What is being asked. Substitute "Lock & Lock" for every "LocknLock" in the data below, keeping all other text unchanged. Leave the pictures out of your answer.

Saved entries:
* * * * *

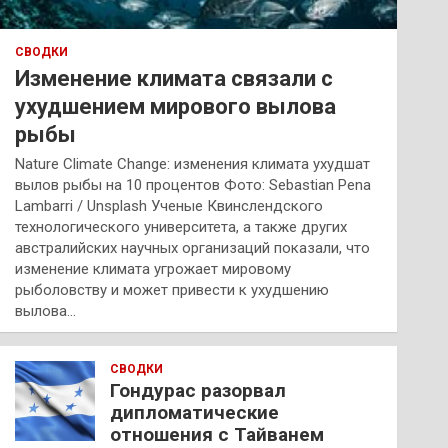
СВОДКИ
Изменение климата связали с
ухудшением мирового вылова
рыбы
Nature Climate Change: изменения климата ухудшат
вылов рыбы на 10 процентов Фото: Sebastian Pena
Lambarri / Unsplash Ученые Квинслендского
технологического университета, а также других
австралийских научных организаций показали, что
изменение климата угрожает мировому
рыболовству и может привести к ухудшению
вылова…
СВОДКИ
Гондурас разорвал
дипломатические
отношения с Тайванем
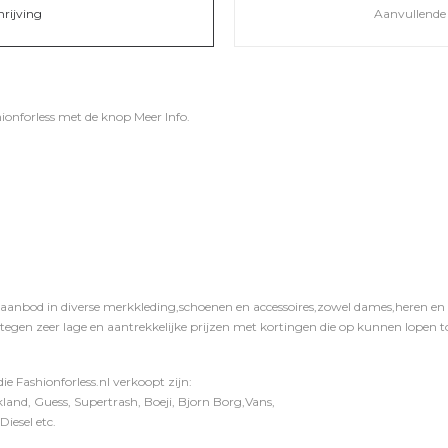
hrijving
Aanvullende 
ionforless
met de knop
Meer Info
.
 aanbod in diverse merkkleding,schoenen en accessoires,zowel dames,heren en ki
 tegen zeer lage en aantrekkelijke prijzen met kortingen die op kunnen lopen to
e Fashionforless.nl verkoopt zijn:
and, Guess, Supertrash, Boeji, Bjorn Borg,Vans,
iesel etc.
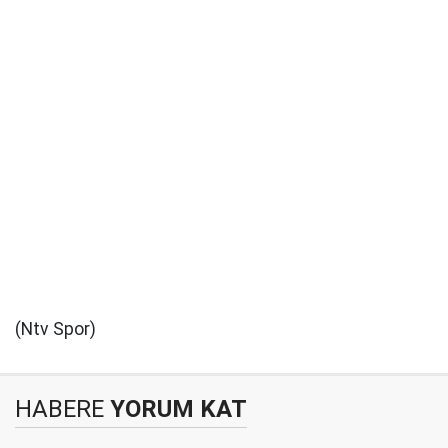
(Ntv Spor)
HABERE
YORUM KAT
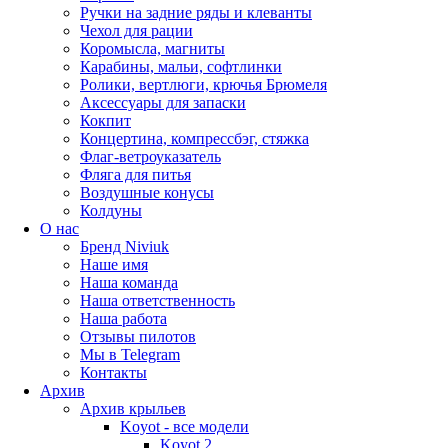
Ручки на задние ряды и клеванты
Чехол для рации
Коромысла, магниты
Карабины, мальи, софтлинки
Ролики, вертлюги, крючья Брюмеля
Аксессуары для запаски
Кокпит
Концертина, компрессбэг, стяжка
Флаг-ветроуказатель
Фляга для питья
Воздушные конусы
Колдуны
О нас
Бренд Niviuk
Наше имя
Наша команда
Наша ответственность
Наша работа
Отзывы пилотов
Мы в Telegram
Контакты
Архив
Архив крыльев
Koyot - все модели
Koyot 2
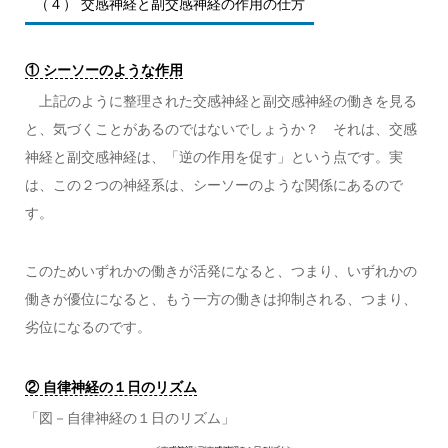
（４） 交感神経と副交感神経の作用の仕方
① シーソーのような作用
上記のように整理された交感神経と副交感神経の働きを見る
と、気づくことがあるのではないでしょうか？ それは、交感
神経と副交感神経は、「逆の作用を促す」という点です。実
は、この２つの神経系は、シーソーのような関係にあるので
す。
このためいずれかの働きが活発になると、つまり、いずれかの
働きが優位になると、もう一方の働きは抑制される、つまり、
劣位になるのです。
② 自律神経の１日のリズム
「図－自律神経の１日のリズム」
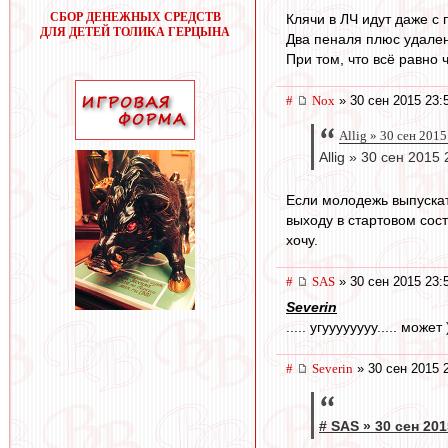
СБОР ДЕНЕЖНЫХ СРЕДСТВ
Клячи в ЛЧ идут даже с
ДЛЯ ДЕТЕЙ ТОЛИКА ГЕРЦЫНА
Два пеналя плюс удален
При том, что всё равно 
#
Nox
» 30 сен 2015 23:
Allig » 30 сен 2015
Allig » 30 сен 2015 
Если молодежь выпускать
выходу в стартовом сост
хочу.
#
SAS
» 30 сен 2015 23:
Severin
..... угуууууууу..... может 
#
Severin
» 30 сен 2015 
# SAS » 30 сен 201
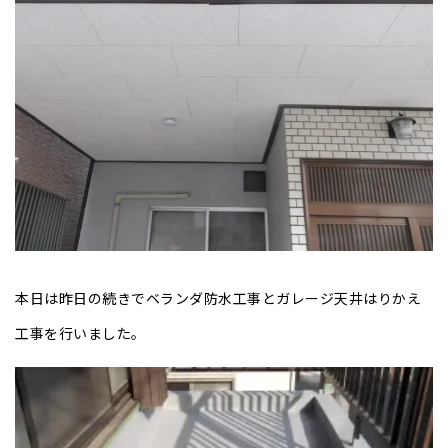
本日は昨日の続きでベランダ防水工事とガレージ天井はりかえ
工事を行いました。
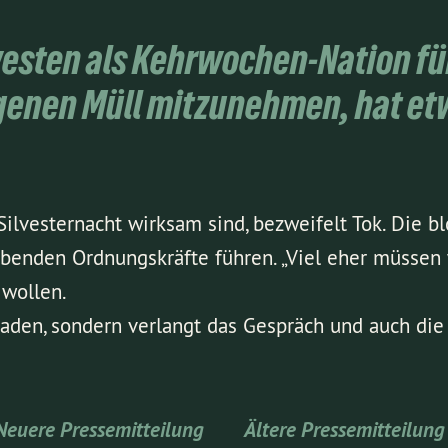
esten als Kehrwochen-Nation fü
genen Müll mitzunehmen, hat et
Silvesternacht wirksam sind, bezweifelt Tok. Die b
benden Ordnungskräfte führen. „Viel eher müssen w
 wollen.
laden, sondern verlangt das Gespräch und auch die
Neuere Pressemitteilung
Ältere Pressemitteilung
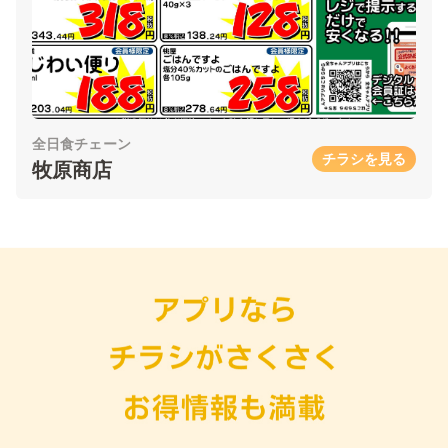
全日食チェーン
チラシを見る
牧原商店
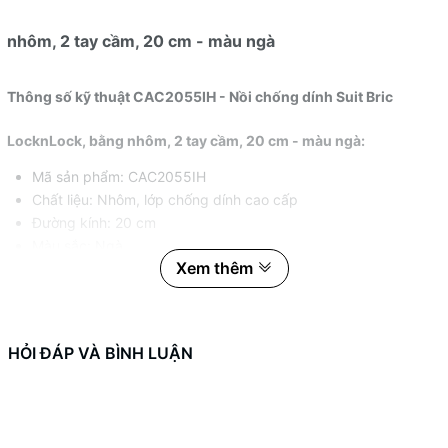
nhôm, 2 tay cầm, 20 cm - màu ngà
Thông số kỹ thuật
CAC2055IH - Nồi chống dính Suit Bric
LocknLock, bằng nhôm, 2 tay cầm, 20 cm - màu ngà
:
Mã sản phẩm: CAC2055IH
Chất liệu: Nhôm, lớp chống dính cao cấp
Đường kính: 20 cm
Màu sắc: Ngà
Xem thêm
Tay cầm: 2 tay cầm cách nhiệt
Loại nồi: Nồi chống dính
Dung tích: Khoảng 2 - 2.5 lít
Kích thước: Đường kính 20 cm
HỎI ĐÁP VÀ BÌNH LUẬN
1. Chất liệu và thiết kế
CAC2055IH - Nồi chống dính Suit Bric
LocknLock, bằng nhôm, 2 tay cầm, 20 cm - màu ngà
:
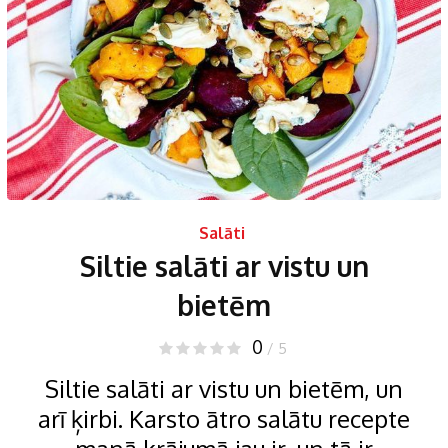
Salāti
Siltie salāti ar vistu un
bietēm
0
/ 5
Siltie salāti ar vistu un bietēm, un
arī ķirbi. Karsto ātro salātu recepte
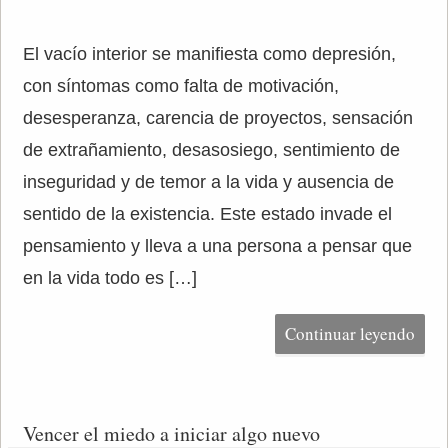
El vacío interior se manifiesta como depresión,
con síntomas como falta de motivación,
desesperanza, carencia de proyectos, sensación
de extrañamiento, desasosiego, sentimiento de
inseguridad y de temor a la vida y ausencia de
sentido de la existencia. Este estado invade el
pensamiento y lleva a una persona a pensar que
en la vida todo es […]
Continuar leyendo
Vencer el miedo a iniciar algo nuevo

* * * * *

Exercise result.
СВОДКИ
Изменение климата связали с
ухудшением мирового вылова
рыбы
Nature Climate Change: изменения климата ухудшат
вылов рыбы на 10 процентов Фото: Sebastian Pena
Lambarri / Unsplash Ученые Квинслендского
технологического университета, а также других
австралийских научных организаций показали, что
изменение климата угрожает мировому
рыболовству и может привести к ухудшению
вылова…
СВОДКИ
Гондурас разорвал
дипломатические
отношения с Тайванем
hrijving
Aanvullende 
ionforless
met de knop
Meer Info
.
 aanbod in diverse merkkleding,schoenen en accessoires,zowel dames,heren en ki
 tegen zeer lage en aantrekkelijke prijzen met kortingen die op kunnen lopen to
e Fashionforless.nl verkoopt zijn:
and, Guess, Supertrash, Boeji, Bjorn Borg,Vans,
iesel etc.
(Ntv Spor)
HABERE
YORUM KAT
Ручки на задние ряды и клеванты
Чехол для рации
Коромысла, магниты
Карабины, мальи, софтлинки
Ролики, вертлюги, крючья Брюмеля
Аксессуары для запаски
Кокпит
Концертина, компрессбэг, стяжка
Флаг-ветроуказатель
Фляга для питья
Воздушные конусы
Колдуны
О нас
Бренд Niviuk
Наше имя
Наша команда
Наша ответственность
Наша работа
Отзывы пилотов
Мы в Telegram
Контакты
Архив
Архив крыльев
Koyot - все модели
Koyot 2
（４） 交感神経と副交感神経の作用の仕方
① シーソーのような作用
上記のように整理された交感神経と副交感神経の働きを見る
と、気づくことがあるのではないでしょうか？ それは、交感
神経と副交感神経は、「逆の作用を促す」という点です。実
は、この２つの神経系は、シーソーのような関係にあるので
す。
このためいずれかの働きが活発になると、つまり、いずれかの
働きが優位になると、もう一方の働きは抑制される、つまり、
劣位になるのです。
② 自律神経の１日のリズム
「図－自律神経の１日のリズム」
СБОР ДЕНЕЖНЫХ СРЕДСТВ
Клячи в ЛЧ идут даже с
ДЛЯ ДЕТЕЙ ТОЛИКА ГЕРЦЫНА
Два пеналя плюс удален
При том, что всё равно 
#
Nox
» 30 сен 2015 23:
Allig » 30 сен 2015
Allig » 30 сен 2015 
Если молодежь выпускать
выходу в стартовом сост
хочу.
#
SAS
» 30 сен 2015 23:
Severin
..... угуууууууу..... может 
#
Severin
» 30 сен 2015 
# SAS » 30 сен 201
本日は昨日の続きでベランダ防水工事とガレージ天井はりかえ
工事を行いました。
esten als Kehrwochen-Nation fü
genen Müll mitzunehmen, hat et
Silvesternacht wirksam sind, bezweifelt Tok. Die b
benden Ordnungskräfte führen. „Viel eher müssen w
 wollen.
laden, sondern verlangt das Gespräch und auch die
Neuere Pressemitteilung
Ältere Pressemitteilung
全日食チェーン
チラシを見る
牧原商店
nhôm, 2 tay cầm, 20 cm - màu ngà
Thông số kỹ thuật
CAC2055IH - Nồi chống dính Suit Bric
Lock & Lock, bằng nhôm, 2 tay cầm, 20 cm - màu ngà
:
Mã sản phẩm: CAC2055IH
Chất liệu: Nhôm, lớp chống dính cao cấp
Đường kính: 20 cm
Màu sắc: Ngà
Xem thêm
Tay cầm: 2 tay cầm cách nhiệt
Loại nồi: Nồi chống dính
Dung tích: Khoảng 2 - 2.5 lít
Kích thước: Đường kính 20 cm
HỎI ĐÁP VÀ BÌNH LUẬN
1. Chất liệu và thiết kế
CAC2055IH - Nồi chống dính Suit Bric
Lock & Lock, bằng nhôm, 2 tay cầm, 20 cm - màu ngà
:
Salāti
Siltie salāti ar vistu un
bietēm
0
/ 5
Siltie salāti ar vistu un bietēm, un
arī ķirbi. Karsto ātro salātu recepte
El vacío interior se manifiesta como depresión,
con síntomas como falta de motivación,
desesperanza, carencia de proyectos, sensación
de extrañamiento, desasosiego, sentimiento de
inseguridad y de temor a la vida y ausencia de
sentido de la existencia. Este estado invade el
pensamiento y lleva a una persona a pensar que
en la vida todo es […]
Continuar leyendo
Vencer el miedo a iniciar algo nuevo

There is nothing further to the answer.